Begin TEXT

As of each Purchase Date, the Seller represents and warrants to the Buyer for the benefit of the Buyer and each of its successors and assigns that:
(a) Organization and Good Standing. The Seller has been duly incorporated, and is validly existing as a corporation in good standing, under the laws of the State of Delaware, with all requisite corporate power and authority to own or lease its properties and conduct its business as such business is presently conducted, and had at all relevant times, and now has, all necessary power, authority and legal right to acquire, own, sell, underwrite, refer, designate and grant interests in the Purchased Assets.
(b) Due Qualification. The Seller is duly qualified to do business and is in good standing as a corporation, and has obtained all necessary qualifications, licenses and approvals, in all jurisdictions in which the ownership or lease of property or the conduct of its business requires such qualification, licenses or approvals, except where the failure to obtain such qualifications, licenses and approvals would not reasonably be expected to have a Material Adverse Effect.
(c) Power and Authority: Due Authorization; Execution and Delivery. The Seller (i) has all necessary corporate power, authority and legal right to (a) execute and deliver this Agreement and the other Financing Documents to which it is a party, (b) carry out the terms of the Financing Documents to which it is a party, and (c) acquire, own, sell, underwrite, refer, designate and grant interests in the Purchased Assets on the terms and conditions provided herein, and (ii) has duly authorized by all necessary company action the execution, delivery and performance of this Agreement and the other Financing Documents to which it is a party and the acquisition, sale, underwriting, designation and grant of an interest in the Purchased Assets on the terms and conditions herein provided. This Agreement and each other Financing Document to which the Seller is a party have been duly executed and delivered by the Seller.

End TEXT
Begin MATERIAL

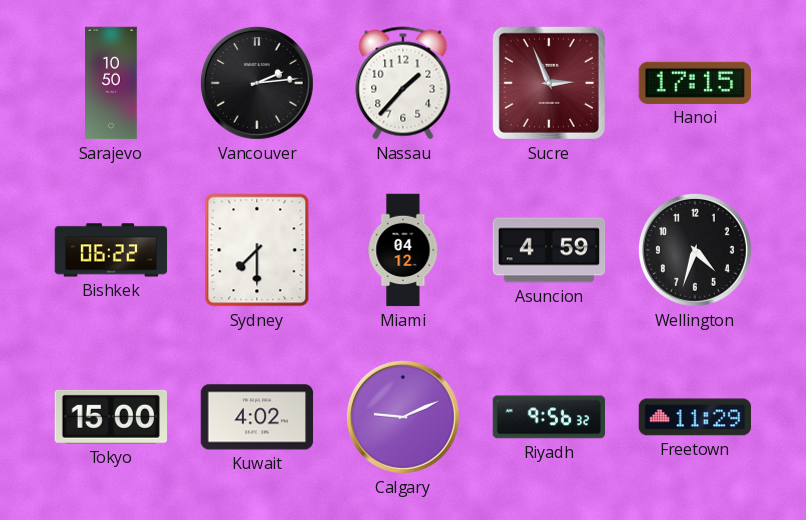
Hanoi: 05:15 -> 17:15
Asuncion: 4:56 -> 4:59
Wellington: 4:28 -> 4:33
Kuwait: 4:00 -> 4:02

End MATERIAL

#### TASK SET:
A) According to the seller representations text, under the laws of which state was the Seller incorporated?
B) Proceed with the seller representations text, writing on from its final sentence.
The data was drawn from a separate source.

#### TASK-BY-TASK OUTPUTS:
A) The State of Delaware.

B)
(d) Binding Obligation. This Agreement and each other Financing Document to which the Seller is a party constitutes a legal, valid and binding obligation of the Seller enforceable against the Seller in accordance with its respective terms, except as such enforceability may be limited by bankruptcy, insolvency and similar laws affecting the enforceability of creditors’ rights generally and by general principals of equity (whether considered in a suit at law or in equity).
(e) No Violation. Neither the execution, delivery or performance by the Seller of the Financing Documents to which it is a party nor compliance by the Seller with the terms and provisions thereof nor the consummation of the transactions contemplated thereby will (a) contravene any applicable provision of any law, statute, rule, regulation, order, writ, injunction or decree of any court or governmental instrumentality applicable to the Seller (to the extent any such contravention could reasonably be to expected result in a Material Adverse Effect), (b) conflict, in any material respect, with or result in any breach of, any of the terms, covenants, conditions or provisions of, or constitute a default under, or result in the creation or imposition of (or the obligation to create or impose) any Lien upon any of the property or assets of the Seller pursuant to the terms of any indenture, agreement, lease, instrument or undertaking to which the Seller is a party or by which it or any of its property or assets is bound or to which it is subject (except Liens created or permitted by the Financing Documents), or (c) contravene the terms of any organizational documents of the Seller, or any amendment thereof.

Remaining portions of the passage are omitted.